■ REQUIRED ACTION ■
All records, exactly as written, minus the pictures: copy them out.

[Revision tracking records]
◆ ◆ ◆ ◆ ◆
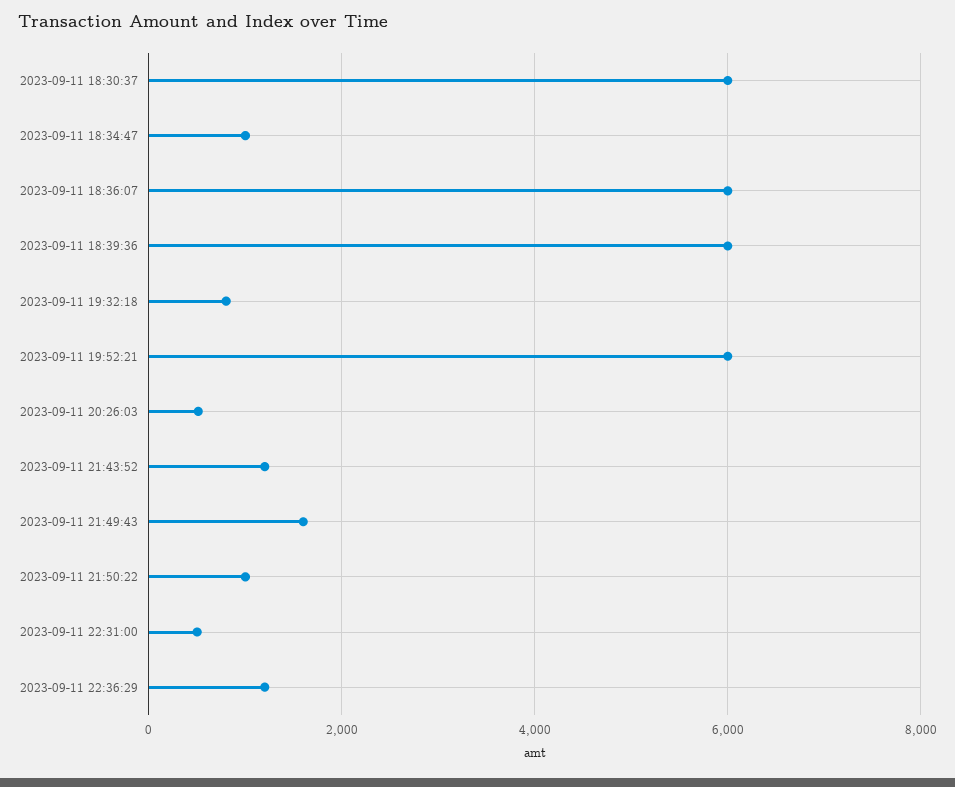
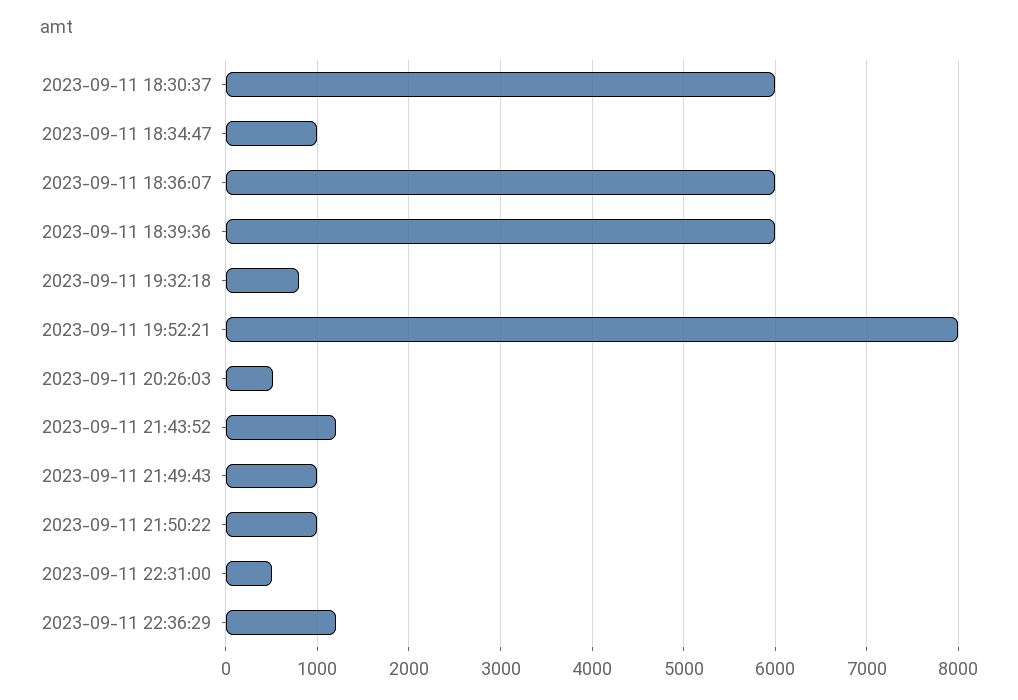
  {
    "2023-09-11 18:30:37": 6000,
    "2023-09-11 18:34:47": 1000,
    "2023-09-11 18:36:07": 6000,
    "2023-09-11 18:39:36": 6000,
    "2023-09-11 19:32:18": 800,
-   "2023-09-11 19:52:21": 6000,
+   "2023-09-11 19:52:21": 8000,
    "2023-09-11 20:26:03": 500,
    "2023-09-11 21:43:52": 1200,
-   "2023-09-11 21:49:43": 1600,
+   "2023-09-11 21:49:43": 1000,
    "2023-09-11 21:50:22": 1000,
    "2023-09-11 22:31:00": 500,
    "2023-09-11 22:36:29": 1200
  }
◆ ◆ ◆ ◆ ◆
■ WORKED SOLUTION ■
  {
    "2023-09-11 18:30:37": 6000,
    "2023-09-11 18:34:47": 1000,
    "2023-09-11 18:36:07": 6000,
    "2023-09-11 18:39:36": 6000,
    "2023-09-11 19:32:18": 800,
-   "2023-09-11 19:52:21": 6000,
+   "2023-09-11 19:52:21": 8000,
    "2023-09-11 20:26:03": 500,
    "2023-09-11 21:43:52": 1200,
-   "2023-09-11 21:49:43": 1600,
+   "2023-09-11 21:49:43": 1000,
    "2023-09-11 21:50:22": 1000,
    "2023-09-11 22:31:00": 500,
    "2023-09-11 22:36:29": 1200
  }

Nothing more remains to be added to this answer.